Parenting a child who is different
Some parents learn during pregnancy that they will have a child who is different, while others only find out at birth or in the days or years that follow. In some situations, it’s the parents who first notice their baby is different from other children.
Regardless of when you learn of a chronic illness, disability, or other persistent problem in your child’s life, it can be deeply upsetting. Every parent’s first wish is for their child’s health and well‑being. You may find yourself mourning the loss of the family you had always pictured for yourself.
The diagnosis
Arriving at a diagnosis can be a long journey. For many parents, it can feel like the worrying and waiting will never end.
Once a diagnosis is received, it can make it easier to come to terms with the illness, disability, or disorder. Most importantly, it helps determine the steps you need to take, such as putting your child on waiting lists for services (e.g., CLSC, rehabilitation centres). But even with a diagnosis in hand, it’s normal for uncertainties to remain. “How will my child cope with this?” “What specific limitations will they have?”
The guilt or sense of injustice you feel as a parent is normal and will ease over time. Be kind to yourself. No matter what illness or disability your child has, you are not at fault.
Help for your child
Your doctor or other health professional can help you determine which services your child will need (e.g., paediatric care, physical therapy, speech therapy).
Once you have access to health professionals for your child, building a collaborative relationship with them can help you better understand your child’s situation and find ways to help them.
Help for parents
Children who are different often require more care and have greater needs. This can be very tiring for parents. It’s normal to need help and support.
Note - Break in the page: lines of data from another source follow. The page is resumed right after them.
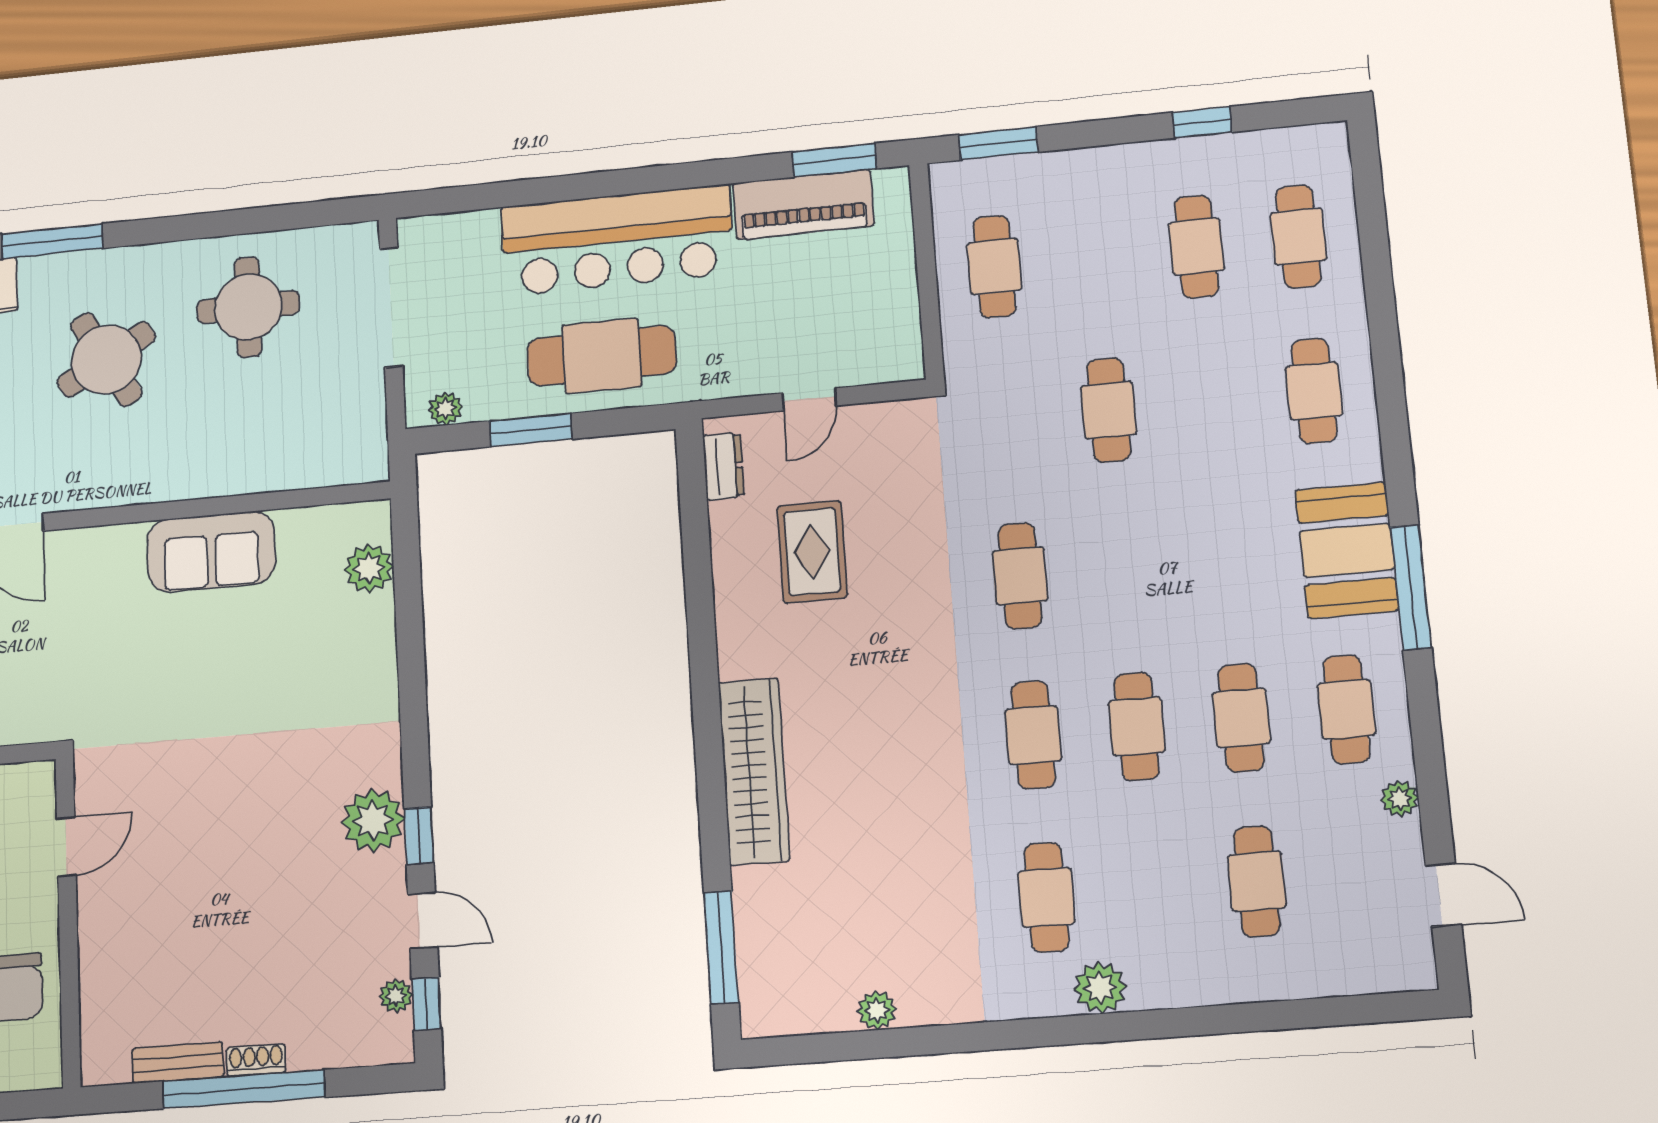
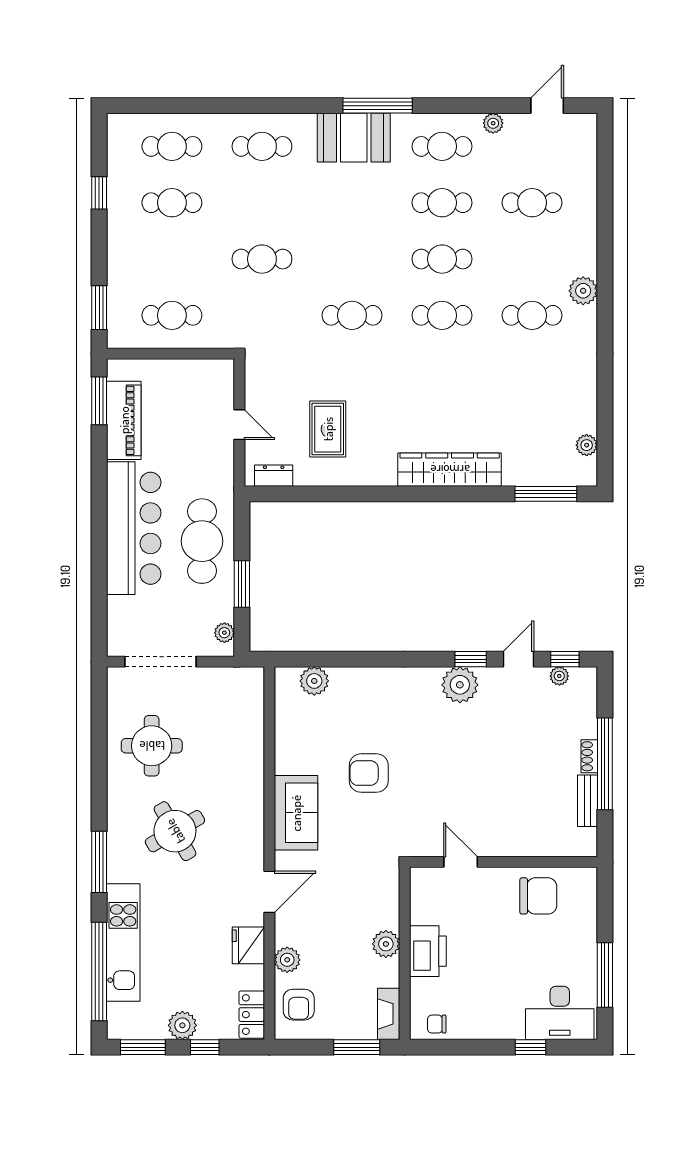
sofa: (211, 551) -> (296, 813), moved
rug: (812, 552) -> (328, 429), turned 90
armchair: (214, 675) -> (369, 773), added
plant: (877, 1010) -> (587, 445), moved

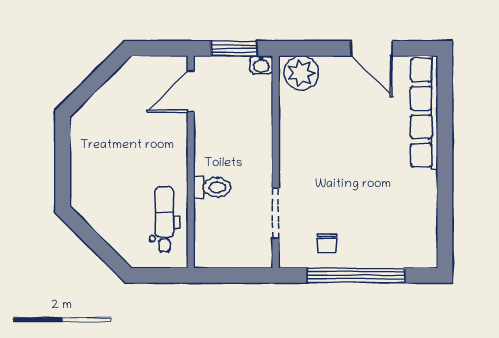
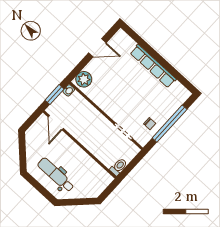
row of seats: (424, 113) -> (153, 66), moved
toilet: (212, 187) -> (119, 167), moved
dental chair: (164, 219) -> (56, 175), moved, width x1.36, depth x1.38

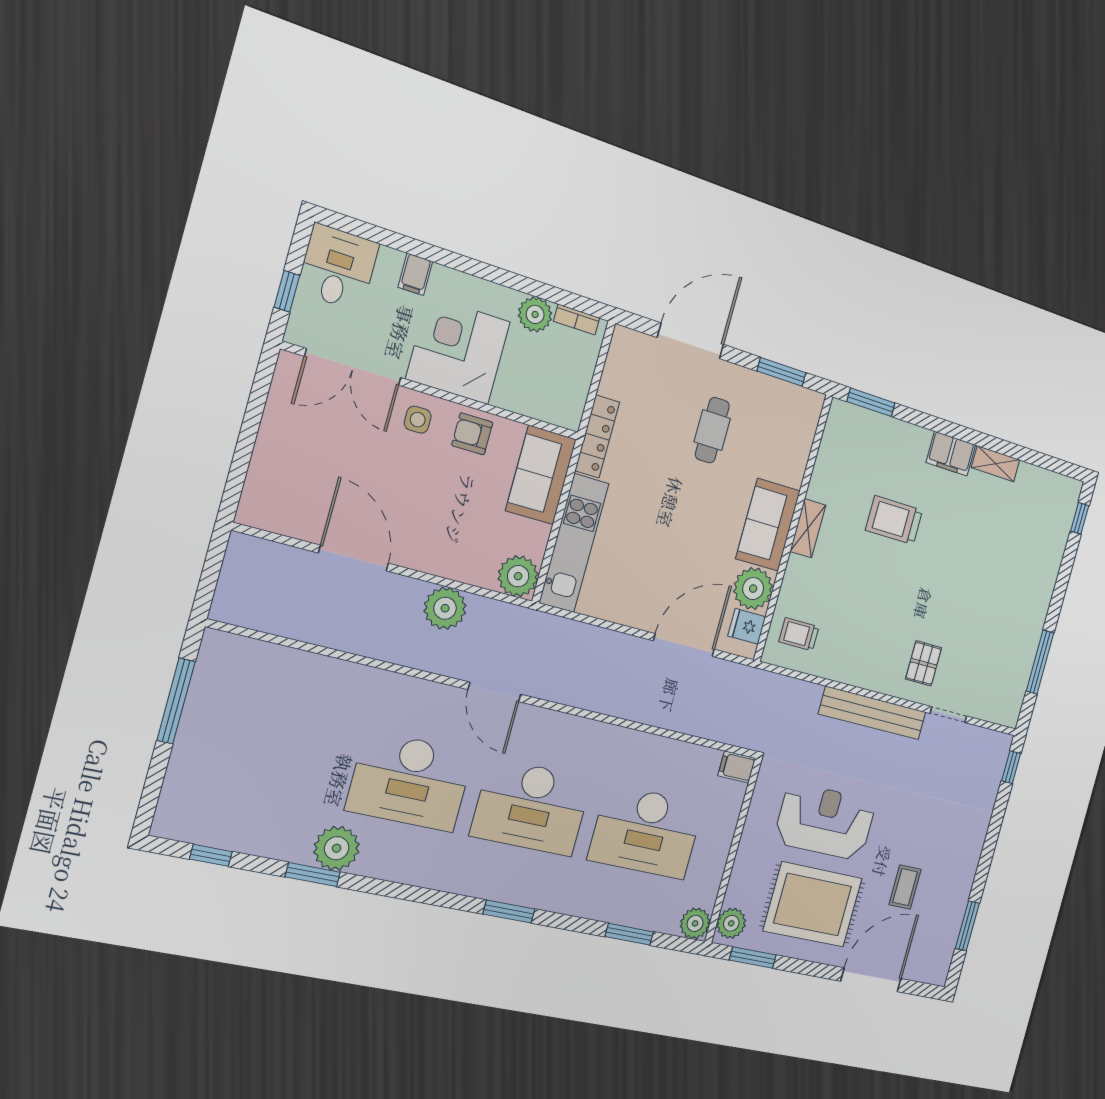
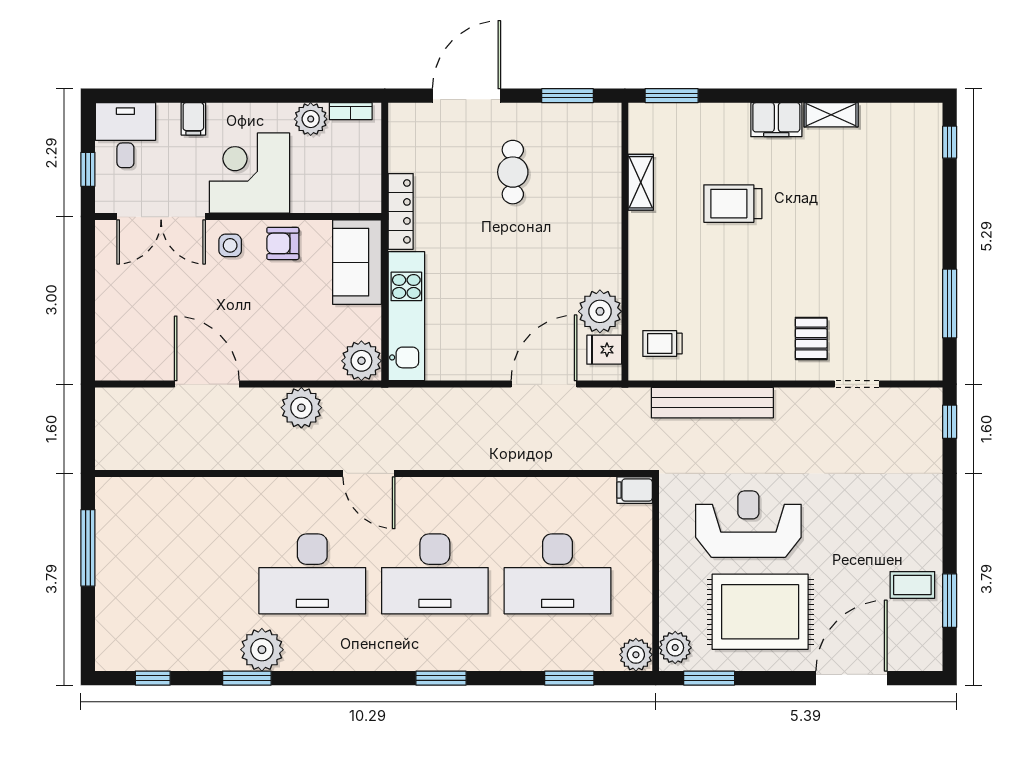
sofa: (768, 525) -> (597, 246), removed
shelving: (808, 528) -> (641, 182), moved
bench: (872, 713) -> (712, 403), moved
coffee table: (905, 887) -> (912, 585), moved, turned 90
There are support services available to help you come to grips with your child’s situation and challenges (e.g., CLSC social workers, rehabilitation centres). Other services can help with baby care or provide respite (e.g., community organizations). Talk to your health professionals to discuss your options.
There are also associations that provide information and, in some cases, support for a range of child health and development issues. As services vary from region to region, ask healthcare workers and parents you meet about the services available in your area. The website laccompagnateur.org (website in French) provides a wealth of practical information that can guide you in your search for information about your different child.
Financial support is also available. For more information on the Child Disability Benefit, visit canada.ca/en/revenue-agency/services/child-family-benefits/child-disability-benefit.html.
Free time with your child
When you bring a child who is different into the world, life becomes very action‑oriented. You need to take care of them, stimulate them, give them their medications, and so on.
All these tasks leave you with little time or energy to simply “be” with your baby. “Being” with your baby can mean time spent cuddling them, watching them sleep, or just talking softly to them without worrying about their care.
Spending time with your child without having to “do” anything helps you come to grips with and adapt to the situation. Accepting help from loved ones and healthcare workers is a good way to free up time to simply “be” with your child.
As families with a different child will tell you, you’ll adapt to your child’s pace and development. Every small achievement can become a big victory and a source of joy.